Il faut avoir l’estomac bien accroché pour passer au travers de Se fondre, audacieuse proposition de Simon Lavoie, sans doute sa plus radicale depuis Laurentie, drame sur la crise identitaire d’un jeune francophone écrit et réalisé avec Mathieu Denis. À moins d’être friand, et encore, de l’horreur corporelle à la Cronenberg.

Campé dans un avenir rapproché, Se fondre présente un Québec s’étant fondu dans le Canada, où l’on parle un anglais plus près d’une novlangue orwellienne que de celui de Shakespeare. Refusant que cette langue contamine notre cinéma, tout ce qui est dit en anglais, à l’exception d’une phrase, apparaît sur des cartons comme au temps du muet. L’effet se révèle plutôt cocasse, puis redondant.

Dans une prison décrépite, Matricule 973 (Jean-François Casabonne, totalement investi dans son rôle) purge une peine à perpétuité en raison de ses idées nationalistes. Avec la complicité d’une technicienne de surface (Monique Gosselin), l’homme partage avec d’autres prisonniers politiques (Louise Laprade, Guy Thauvette, Luc Morissette, Fayolle Jean et Pierre Curzi) un ver solitaire géant, ce qui a pour effet de les faire mourir un à un.

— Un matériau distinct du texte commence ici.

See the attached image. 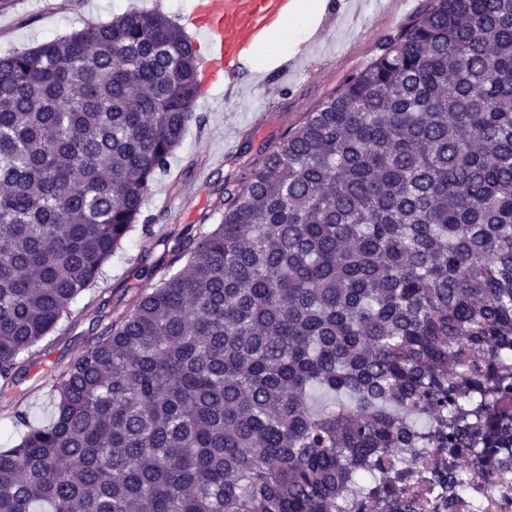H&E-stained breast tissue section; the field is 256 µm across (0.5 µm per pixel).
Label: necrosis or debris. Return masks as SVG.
<instances>
[{
	"label": "necrosis or debris",
	"mask_w": 512,
	"mask_h": 512,
	"mask_svg": "<svg viewBox=\"0 0 512 512\" xmlns=\"http://www.w3.org/2000/svg\"><path fill=\"white\" fill-rule=\"evenodd\" d=\"M345 512H512V453L483 465L473 453L399 448L344 503Z\"/></svg>",
	"instance_id": "1"
}]
</instances>
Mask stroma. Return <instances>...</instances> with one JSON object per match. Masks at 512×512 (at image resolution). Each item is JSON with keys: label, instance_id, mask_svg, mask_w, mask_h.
Returning a JSON list of instances; mask_svg holds the SVG:
<instances>
[{"label": "stroma", "instance_id": "1", "mask_svg": "<svg viewBox=\"0 0 512 512\" xmlns=\"http://www.w3.org/2000/svg\"><path fill=\"white\" fill-rule=\"evenodd\" d=\"M424 3L391 0L381 7L376 0H364L354 29L326 31L306 54L305 75L293 82L279 80L278 69L289 55L273 44L269 47L273 59L253 61L259 77L234 105L225 104L222 88L204 89L195 109L205 115V123L188 130L146 201V212L166 211L163 233L175 235L190 224L205 231L200 218L216 206L217 180L239 174L262 149L278 143L288 126L314 111L349 76L365 69L377 43L406 24ZM189 8V0H15L0 12V55L133 12L158 9L179 23ZM136 256L133 249L116 252L104 280L78 300V320L63 323L48 338L18 386L0 387V447L20 436L12 424L14 411H26L34 422L49 421L53 376L82 350L99 316L112 320L125 313L141 285Z\"/></svg>", "mask_w": 512, "mask_h": 512}]
</instances>
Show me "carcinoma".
<instances>
[{
  "label": "carcinoma",
  "instance_id": "cac0c4a2",
  "mask_svg": "<svg viewBox=\"0 0 512 512\" xmlns=\"http://www.w3.org/2000/svg\"><path fill=\"white\" fill-rule=\"evenodd\" d=\"M200 88L159 11L0 57V385L117 251L166 245L49 423L15 413L0 512H336L395 448L508 447L512 0H426L210 231L158 238Z\"/></svg>",
  "mask_w": 512,
  "mask_h": 512
}]
</instances>
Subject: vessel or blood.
<instances>
[{
  "mask_svg": "<svg viewBox=\"0 0 512 512\" xmlns=\"http://www.w3.org/2000/svg\"><path fill=\"white\" fill-rule=\"evenodd\" d=\"M295 6L296 0H194L188 22L208 44L204 84L220 86L226 101H238L254 49Z\"/></svg>",
  "mask_w": 512,
  "mask_h": 512,
  "instance_id": "1",
  "label": "vessel or blood"
}]
</instances>
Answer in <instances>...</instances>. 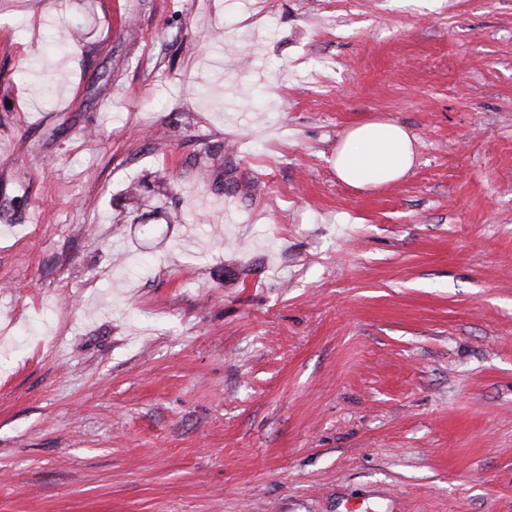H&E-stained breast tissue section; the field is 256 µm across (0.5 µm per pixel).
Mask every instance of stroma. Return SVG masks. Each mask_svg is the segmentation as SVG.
<instances>
[{
  "instance_id": "1",
  "label": "stroma",
  "mask_w": 512,
  "mask_h": 512,
  "mask_svg": "<svg viewBox=\"0 0 512 512\" xmlns=\"http://www.w3.org/2000/svg\"><path fill=\"white\" fill-rule=\"evenodd\" d=\"M2 210L0 512H512V0H0ZM414 138L389 121L350 127L336 145L332 165L337 178L357 188H377L402 179L411 169Z\"/></svg>"
}]
</instances>
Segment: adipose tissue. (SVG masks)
Returning a JSON list of instances; mask_svg holds the SVG:
<instances>
[{"label": "adipose tissue", "mask_w": 512, "mask_h": 512, "mask_svg": "<svg viewBox=\"0 0 512 512\" xmlns=\"http://www.w3.org/2000/svg\"><path fill=\"white\" fill-rule=\"evenodd\" d=\"M415 157L411 135L389 121L350 127L336 145L332 165L337 178L357 188H377L402 179Z\"/></svg>", "instance_id": "1"}]
</instances>
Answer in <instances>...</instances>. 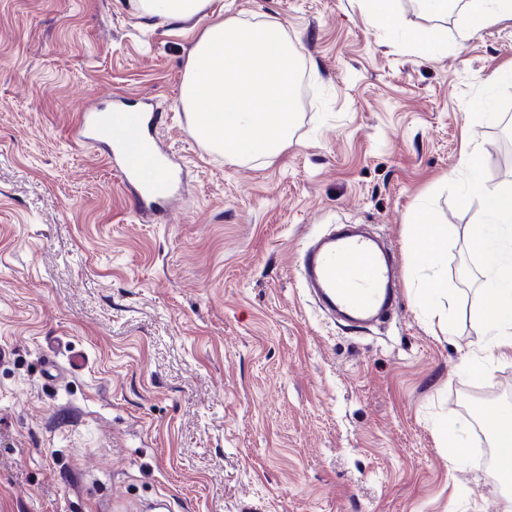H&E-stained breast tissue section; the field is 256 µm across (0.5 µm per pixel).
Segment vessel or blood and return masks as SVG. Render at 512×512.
Returning <instances> with one entry per match:
<instances>
[{
    "label": "vessel or blood",
    "instance_id": "b4317fda",
    "mask_svg": "<svg viewBox=\"0 0 512 512\" xmlns=\"http://www.w3.org/2000/svg\"><path fill=\"white\" fill-rule=\"evenodd\" d=\"M154 122V113L147 111L123 113L116 122L88 107L71 130L77 140L107 142L113 168L144 213L171 202L182 183L174 159L150 134ZM298 265L318 298L353 322L364 324L393 313L400 302L393 259L370 238L342 234L319 239L302 249Z\"/></svg>",
    "mask_w": 512,
    "mask_h": 512
}]
</instances>
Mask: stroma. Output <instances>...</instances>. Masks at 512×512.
<instances>
[{"label":"stroma","instance_id":"35a3bbf8","mask_svg":"<svg viewBox=\"0 0 512 512\" xmlns=\"http://www.w3.org/2000/svg\"><path fill=\"white\" fill-rule=\"evenodd\" d=\"M209 11L275 17L297 50L299 118L274 157L242 165L194 137L181 86L201 24L136 0H0V512H494L477 430L512 408V357L462 369L490 297L469 245L485 217L457 198L475 147L482 181L512 186V18L462 43L461 0L440 17L397 0L395 31L359 0ZM414 29L436 35L426 55ZM115 99L151 100L185 164L165 213L137 214L103 149L70 136ZM420 207L448 227V291L426 299L408 263ZM334 224L392 246L385 324L338 323L299 279L301 246Z\"/></svg>","mask_w":512,"mask_h":512}]
</instances>
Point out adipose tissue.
<instances>
[{
  "label": "adipose tissue",
  "instance_id": "obj_1",
  "mask_svg": "<svg viewBox=\"0 0 512 512\" xmlns=\"http://www.w3.org/2000/svg\"><path fill=\"white\" fill-rule=\"evenodd\" d=\"M211 0H138L142 16L157 18L171 24L198 21L208 16ZM512 17V0H467L462 38H471L479 30ZM467 166L473 174L468 189L459 198L461 206L479 200L488 218L487 224L471 232V244L479 257L486 291L492 301L481 307L475 317L480 335L487 345L482 356H468L463 360L464 370L472 376H481L488 363L512 356V187L498 188L485 185L476 172L477 153H470ZM409 231L419 239L422 248L419 258L437 261L448 253V227L435 223L426 209L413 216ZM494 450V481L512 484V415L501 414L489 426Z\"/></svg>",
  "mask_w": 512,
  "mask_h": 512
}]
</instances>
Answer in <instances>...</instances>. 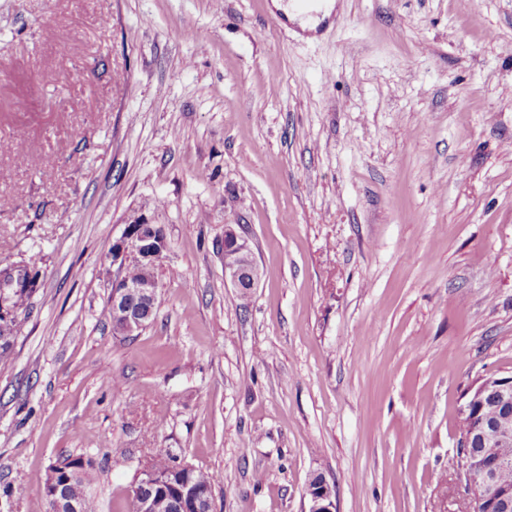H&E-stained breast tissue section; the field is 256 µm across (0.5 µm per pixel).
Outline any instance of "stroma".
<instances>
[{
  "label": "stroma",
  "instance_id": "1",
  "mask_svg": "<svg viewBox=\"0 0 512 512\" xmlns=\"http://www.w3.org/2000/svg\"><path fill=\"white\" fill-rule=\"evenodd\" d=\"M130 224L168 249L154 321L116 336ZM21 260L42 286L0 364V512L78 455L124 512L155 448L221 475L213 512H308L316 474L337 512H458L464 396L512 375V0H335L313 32L272 0H0ZM235 224L225 225L224 229V277L229 280L236 290L247 285L250 289L256 288L258 280L249 264L242 259L256 262L248 238L243 236ZM257 263V262H256ZM240 300L246 303L250 298V291L242 289L238 294Z\"/></svg>",
  "mask_w": 512,
  "mask_h": 512
}]
</instances>
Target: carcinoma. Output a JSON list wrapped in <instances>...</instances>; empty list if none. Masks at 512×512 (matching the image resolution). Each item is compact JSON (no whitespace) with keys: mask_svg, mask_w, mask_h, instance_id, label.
<instances>
[{"mask_svg":"<svg viewBox=\"0 0 512 512\" xmlns=\"http://www.w3.org/2000/svg\"><path fill=\"white\" fill-rule=\"evenodd\" d=\"M30 287L13 290L5 289L0 293V361H5L12 353L18 332V313L26 309L29 300L36 292L40 273L34 269L25 273ZM483 415L512 428V408L502 411L487 404ZM146 466L156 476V486L152 490L153 506L151 512H212L213 493L217 477L209 472L197 469L182 460L170 448H155ZM94 469V461L88 457L76 456L61 463L50 465L39 481L43 489V501L38 509L49 512L48 492L58 491L63 502L62 512H94L93 501L88 489V475ZM192 487L199 507L185 501L180 503V493L184 486Z\"/></svg>","mask_w":512,"mask_h":512,"instance_id":"cac0c4a2","label":"carcinoma"}]
</instances>
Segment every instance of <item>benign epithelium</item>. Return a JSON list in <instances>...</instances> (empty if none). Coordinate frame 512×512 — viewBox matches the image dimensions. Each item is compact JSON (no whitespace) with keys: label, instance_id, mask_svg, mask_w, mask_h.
<instances>
[{"label":"benign epithelium","instance_id":"7a95c632","mask_svg":"<svg viewBox=\"0 0 512 512\" xmlns=\"http://www.w3.org/2000/svg\"><path fill=\"white\" fill-rule=\"evenodd\" d=\"M168 242L164 227L159 224H139L126 228L124 236L112 246V261L121 262L123 267L139 264L154 267L167 250ZM255 260L248 238L243 236L233 224L224 229V277L232 287L239 290L243 286L253 289L258 280L249 262ZM155 292V285L147 277L131 282L121 276L112 281L109 308L114 317L115 334L131 336L142 330L151 316L149 302ZM494 394L506 403L512 399V378L506 376H486L472 387L465 399H485ZM478 437L490 448L500 450L498 460L512 457V430L496 427L478 420L471 432L460 438L461 448L460 488L473 500H494L499 512H512V497L498 491L499 464L484 465L468 453L473 438ZM309 512H336L335 493L327 483L320 484V490L308 497Z\"/></svg>","mask_w":512,"mask_h":512}]
</instances>
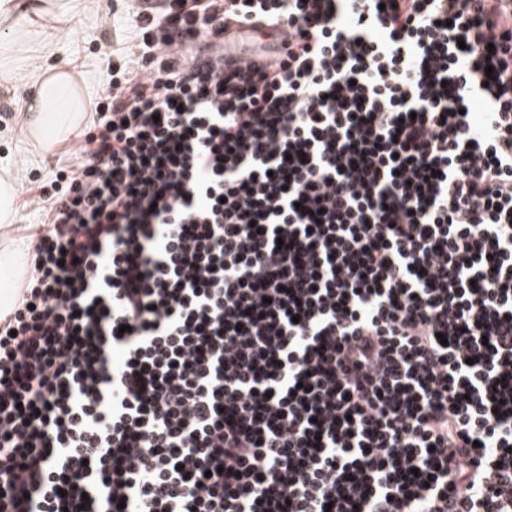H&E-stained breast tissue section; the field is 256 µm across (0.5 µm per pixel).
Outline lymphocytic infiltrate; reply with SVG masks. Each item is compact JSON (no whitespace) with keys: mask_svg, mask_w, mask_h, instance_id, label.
<instances>
[{"mask_svg":"<svg viewBox=\"0 0 512 512\" xmlns=\"http://www.w3.org/2000/svg\"><path fill=\"white\" fill-rule=\"evenodd\" d=\"M130 22L27 200L0 512H512V0Z\"/></svg>","mask_w":512,"mask_h":512,"instance_id":"1","label":"lymphocytic infiltrate"}]
</instances>
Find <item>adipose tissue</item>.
<instances>
[{"instance_id": "ef3b65f1", "label": "adipose tissue", "mask_w": 512, "mask_h": 512, "mask_svg": "<svg viewBox=\"0 0 512 512\" xmlns=\"http://www.w3.org/2000/svg\"><path fill=\"white\" fill-rule=\"evenodd\" d=\"M72 0H30L21 7L19 0H0V31L16 32L22 41L39 49L51 47L55 41L54 26L70 21L68 6ZM30 96L37 113L28 124L33 152H40L54 137L81 125L86 115L83 96L86 82L75 68L56 70L52 75L37 73L28 81ZM17 177L10 170L0 171V280L8 289L0 291V307L14 301L12 289L20 282L26 267L25 257L12 234L13 194Z\"/></svg>"}]
</instances>
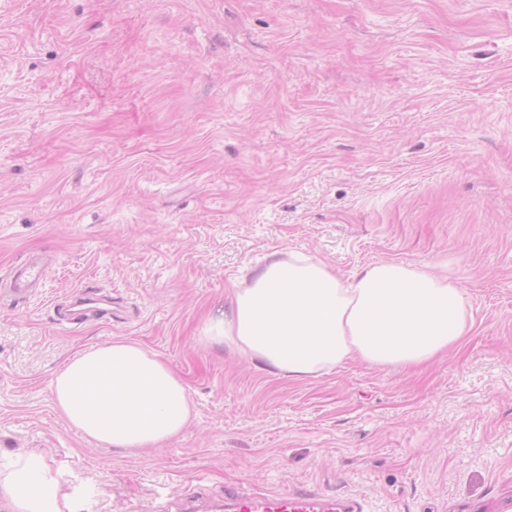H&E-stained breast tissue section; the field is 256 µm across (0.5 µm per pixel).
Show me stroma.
Here are the masks:
<instances>
[{
  "label": "stroma",
  "mask_w": 512,
  "mask_h": 512,
  "mask_svg": "<svg viewBox=\"0 0 512 512\" xmlns=\"http://www.w3.org/2000/svg\"><path fill=\"white\" fill-rule=\"evenodd\" d=\"M273 252L428 265L472 331L419 371L276 377L204 340ZM88 287L117 319L60 325ZM117 339L190 388L162 447L55 409L56 372ZM31 452L77 512L228 489L512 512V0H0V456ZM43 273V267L35 262H28L16 274L14 288H12V300L19 303L26 298L28 287L34 281H38Z\"/></svg>",
  "instance_id": "1"
}]
</instances>
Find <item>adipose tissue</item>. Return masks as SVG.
Instances as JSON below:
<instances>
[{"label":"adipose tissue","mask_w":512,"mask_h":512,"mask_svg":"<svg viewBox=\"0 0 512 512\" xmlns=\"http://www.w3.org/2000/svg\"><path fill=\"white\" fill-rule=\"evenodd\" d=\"M471 331L462 289L428 266L380 261L342 279L320 260L269 255L245 288L230 291L210 342L292 381L358 360L412 369L460 344ZM56 408L83 436L111 448H157L194 415L185 382L134 341L77 352L56 373ZM0 512H74L60 475L36 455L0 471Z\"/></svg>","instance_id":"ef3b65f1"}]
</instances>
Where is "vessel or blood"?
<instances>
[{
  "instance_id": "1",
  "label": "vessel or blood",
  "mask_w": 512,
  "mask_h": 512,
  "mask_svg": "<svg viewBox=\"0 0 512 512\" xmlns=\"http://www.w3.org/2000/svg\"><path fill=\"white\" fill-rule=\"evenodd\" d=\"M43 269L28 262L16 274L13 301L25 299L30 284L41 278ZM112 315L102 305L95 290H85L66 315L69 324L80 325L89 320L106 321ZM154 512H368L365 501L354 495L325 494L313 490H283L275 493L257 491H225L223 498L199 505L195 496L174 497L160 503Z\"/></svg>"
}]
</instances>
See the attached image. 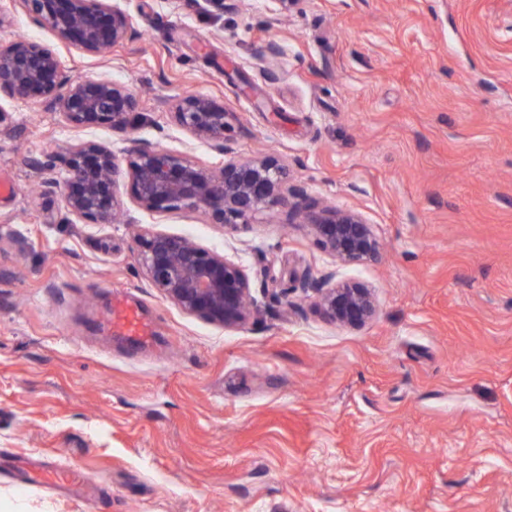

Porteur de la mémoire des martyrs québécois, Matricule 973 obtient d’un juge (Jean Marchand) une libération conditionnelle. Débarquent alors la cheffe de la résistance (Pascale Bussières) et son bras droit (Sébastien Ricard).

Filmé en format 16 mm, le cinéaste ayant en horreur l’esthétique homogène des plateformes numériques, Se fondre possède de grandes qualités. L’aspect granuleux de la photo de Simran Dewan, qui avait signé les sublimes images noir et blanc de Nulle trace, précédent film de Simon Lavoie, confère à l’ensemble l’aspect d’un documentaire qu’on aurait oublié dans un dépôt depuis les années 1970.

Tourné dans la même prison que Les ordres, de Michel Brault, Se fondre véhicule la mémoire des drames carcéraux de Pierre Falardeau (Le party, 15 février 1839), dont l’esprit hante littéralement le film. Simon Lavoie se permet même un hommage bien senti à Pour la suite du monde, de Perrault, Brault et Carrière. Flirtant avec le drame d’anticipation, le drame politique et le cinéma d’horreur, il emprunte également à l’essai – notamment à travers les nombreux extraits de textes d’Anne Hébert, d’Hubert Aquin et de Fernand Dumont que les acteurs déclament avec ferveur face à la caméra.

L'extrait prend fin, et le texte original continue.